Sam Altman has reportedly declared a “code red” internal emergency at OpenAI after Google’s Gemini 3 model surged ahead on performance and popularity, prompting the company to pause several projects and refocus on improving ChatGPT. The move reflects concern that OpenAI’s lead in consumer AI could erode as Gemini 3 gains users and outperforms OpenAI models on key benchmarks.
What triggered the emergency
Google’s Gemini 3 launch is described as a powerful multimodal model that has impressed users and industry observers, with strong results in reasoning, coding, and other benchmark tests. Reports say Gemini 3 has quickly attracted large numbers of users and is deeply integrated across Google products such as Search, Android, YouTube and Workspace, increasing competitive pressure on OpenAI.
Altman is said to have warned staff that Gemini 3’s rise could create “temporary economic headwinds” for OpenAI and make external sentiment “rough for a bit” as the company fights to maintain its position. Internal memos reportedly frame this as a critical period for ChatGPT, with the company shifting into a “wartime footing” to respond.

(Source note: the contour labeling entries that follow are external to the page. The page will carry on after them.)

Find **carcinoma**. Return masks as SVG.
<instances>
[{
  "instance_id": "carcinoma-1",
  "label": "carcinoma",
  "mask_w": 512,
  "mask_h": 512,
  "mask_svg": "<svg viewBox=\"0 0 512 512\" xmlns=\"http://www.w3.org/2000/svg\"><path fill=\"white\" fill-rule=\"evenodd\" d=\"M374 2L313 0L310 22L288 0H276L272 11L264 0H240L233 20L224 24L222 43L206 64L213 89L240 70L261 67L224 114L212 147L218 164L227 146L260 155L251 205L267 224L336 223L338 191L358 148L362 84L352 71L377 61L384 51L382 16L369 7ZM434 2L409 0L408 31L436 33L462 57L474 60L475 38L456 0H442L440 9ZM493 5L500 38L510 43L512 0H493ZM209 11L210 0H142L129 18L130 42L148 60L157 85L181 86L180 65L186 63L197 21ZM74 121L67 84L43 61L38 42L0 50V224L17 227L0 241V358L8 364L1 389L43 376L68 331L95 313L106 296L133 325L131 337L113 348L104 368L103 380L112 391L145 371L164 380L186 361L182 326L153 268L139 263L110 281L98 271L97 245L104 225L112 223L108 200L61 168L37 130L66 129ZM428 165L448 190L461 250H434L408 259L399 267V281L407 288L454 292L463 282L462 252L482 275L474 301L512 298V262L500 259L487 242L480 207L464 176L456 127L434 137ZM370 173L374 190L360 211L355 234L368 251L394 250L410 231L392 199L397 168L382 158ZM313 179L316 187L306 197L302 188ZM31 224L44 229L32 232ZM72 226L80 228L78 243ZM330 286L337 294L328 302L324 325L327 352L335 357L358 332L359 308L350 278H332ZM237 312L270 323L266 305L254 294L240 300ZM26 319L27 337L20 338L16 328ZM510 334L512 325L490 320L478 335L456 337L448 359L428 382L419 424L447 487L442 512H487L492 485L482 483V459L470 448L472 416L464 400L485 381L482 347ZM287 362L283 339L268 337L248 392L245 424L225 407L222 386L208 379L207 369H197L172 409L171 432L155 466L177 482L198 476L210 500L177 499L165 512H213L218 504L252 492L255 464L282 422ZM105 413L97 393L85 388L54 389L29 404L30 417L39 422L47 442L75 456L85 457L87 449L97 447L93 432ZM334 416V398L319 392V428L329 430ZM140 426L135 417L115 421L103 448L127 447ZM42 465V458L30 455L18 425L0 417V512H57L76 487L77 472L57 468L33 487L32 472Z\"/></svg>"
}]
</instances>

OpenAI’s internal response
According to multiple reports, Altman has raised OpenAI’s internal alert level to its highest tier, often referred to as “code red”, and ordered teams to put “all resources on quality” for ChatGPT. Staff working on areas like infrastructure, research and product are being redirected toward making ChatGPT faster, more capable and more engaging to close the gap with Gemini 3.
Employees directly responsible for ChatGPT are reportedly required to attend frequent or even daily check‑ins to track progress on improvements. The company is also said to be preparing new reasoning‑focused models that leadership claims will surpass Gemini 3, and some reports mention upcoming releases (such as updated GPT‑5.x variants) aimed at regaining the performance lead.
Projects paused or delayed
To free engineering capacity, OpenAI has reportedly paused or slowed several initiatives not seen as core to immediate ChatGPT competitiveness. These include:
- Advertising and broader monetisation features inside ChatGPT.
- AI shopping and health agents and other consumer assistants.
- A planned personal assistant product known as Pulse and some related integrations.
Some commentary notes that delaying these revenue‑generating projects increases financial risk for OpenAI, since the company must still fund the high computing costs of running large models while putting growth experiments on hold.
Wider industry implications
Commentators describe this as a role reversal from late 2022, when Google declared its own internal emergency after ChatGPT’s launch; now OpenAI is under pressure from Google’s improved models and massive infrastructure advantage. Analysts point out that Google can more easily offer advanced models at low or no direct cost because of its broader business, while OpenAI relies heavily on monetising ChatGPT and its APIs.
The situation is framed as part of a broader “AI arms race” in which OpenAI, Google and other players like Anthropic and xAI are rapidly iterating on model quality, safety and cost. Altman has reportedly tried to reassure staff that, despite the emergency, he would not trade positions with any other company and believes OpenAI can still regain the initiative with its next generation of models.